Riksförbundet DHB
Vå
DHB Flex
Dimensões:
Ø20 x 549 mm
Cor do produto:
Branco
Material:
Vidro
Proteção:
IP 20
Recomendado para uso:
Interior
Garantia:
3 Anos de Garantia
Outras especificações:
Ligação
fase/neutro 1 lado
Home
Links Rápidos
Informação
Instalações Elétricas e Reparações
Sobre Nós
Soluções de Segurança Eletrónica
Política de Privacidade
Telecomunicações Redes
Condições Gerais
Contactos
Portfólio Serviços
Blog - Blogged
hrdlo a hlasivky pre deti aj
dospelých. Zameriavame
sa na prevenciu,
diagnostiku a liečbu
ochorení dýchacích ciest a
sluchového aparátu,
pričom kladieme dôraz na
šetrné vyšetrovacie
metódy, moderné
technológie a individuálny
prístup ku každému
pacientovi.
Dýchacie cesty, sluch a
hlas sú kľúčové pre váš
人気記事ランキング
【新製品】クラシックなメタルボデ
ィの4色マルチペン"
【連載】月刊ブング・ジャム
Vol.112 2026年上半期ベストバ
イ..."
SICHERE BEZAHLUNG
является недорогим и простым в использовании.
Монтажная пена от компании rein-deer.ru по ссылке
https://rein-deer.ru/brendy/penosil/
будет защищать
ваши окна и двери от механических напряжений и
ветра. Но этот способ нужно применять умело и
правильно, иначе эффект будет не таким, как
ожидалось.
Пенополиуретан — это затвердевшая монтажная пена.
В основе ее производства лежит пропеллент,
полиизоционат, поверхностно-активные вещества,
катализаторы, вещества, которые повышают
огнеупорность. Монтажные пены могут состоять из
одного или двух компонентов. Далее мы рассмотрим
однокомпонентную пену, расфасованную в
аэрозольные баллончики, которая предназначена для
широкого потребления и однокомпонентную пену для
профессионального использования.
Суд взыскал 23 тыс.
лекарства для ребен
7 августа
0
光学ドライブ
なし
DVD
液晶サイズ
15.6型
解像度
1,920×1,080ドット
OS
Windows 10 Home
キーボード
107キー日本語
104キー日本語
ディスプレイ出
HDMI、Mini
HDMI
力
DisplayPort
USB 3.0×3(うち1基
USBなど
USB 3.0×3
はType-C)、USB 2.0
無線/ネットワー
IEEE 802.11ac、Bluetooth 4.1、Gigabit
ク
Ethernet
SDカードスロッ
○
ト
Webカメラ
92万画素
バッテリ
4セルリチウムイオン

THE TASK: After reading the entries, reproduce every one of them exactly.

RESPONSE TO THIS EXERCISE:
Riksförbundet DHB
Vå
DHB Flex
Dimensões:
Ø20 x 549 mm
Cor do produto:
Branco
Material:
Vidro
Proteção:
IP 20
Recomendado para uso:
Interior
Garantia:
3 Anos de Garantia
Outras especificações:
Ligação
fase/neutro 1 lado
Home
Links Rápidos
Informação
Instalações Elétricas e Reparações
Sobre Nós
Soluções de Segurança Eletrónica
Política de Privacidade
Telecomunicações Redes
Condições Gerais
Contactos
Portfólio Serviços
Blog - Blogged
hrdlo a hlasivky pre deti aj
dospelých. Zameriavame
sa na prevenciu,
diagnostiku a liečbu
ochorení dýchacích ciest a
sluchového aparátu,
pričom kladieme dôraz na
šetrné vyšetrovacie
metódy, moderné
technológie a individuálny
prístup ku každému
pacientovi.
Dýchacie cesty, sluch a
hlas sú kľúčové pre váš
人気記事ランキング
【新製品】クラシックなメタルボデ
ィの4色マルチペン"
【連載】月刊ブング・ジャム
Vol.112 2026年上半期ベストバ
イ..."
SICHERE BEZAHLUNG
является недорогим и простым в использовании.
Монтажная пена от компании rein-deer.ru по ссылке
https://rein-deer.ru/brendy/penosil/
будет защищать
ваши окна и двери от механических напряжений и
ветра. Но этот способ нужно применять умело и
правильно, иначе эффект будет не таким, как
ожидалось.
Пенополиуретан — это затвердевшая монтажная пена.
В основе ее производства лежит пропеллент,
полиизоционат, поверхностно-активные вещества,
катализаторы, вещества, которые повышают
огнеупорность. Монтажные пены могут состоять из
одного или двух компонентов. Далее мы рассмотрим
однокомпонентную пену, расфасованную в
аэрозольные баллончики, которая предназначена для
широкого потребления и однокомпонентную пену для
профессионального использования.
Суд взыскал 23 тыс.
лекарства для ребен
7 августа
0
光学ドライブ
なし
DVD
液晶サイズ
15.6型
解像度
1,920×1,080ドット
OS
Windows 10 Home
キーボード
107キー日本語
104キー日本語
ディスプレイ出
HDMI、Mini
HDMI
力
DisplayPort
USB 3.0×3(うち1基
USBなど
USB 3.0×3
はType-C)、USB 2.0
無線/ネットワー
IEEE 802.11ac、Bluetooth 4.1、Gigabit
ク
Ethernet
SDカードスロッ
○
ト
Webカメラ
92万画素
バッテリ
4セルリチウムイオン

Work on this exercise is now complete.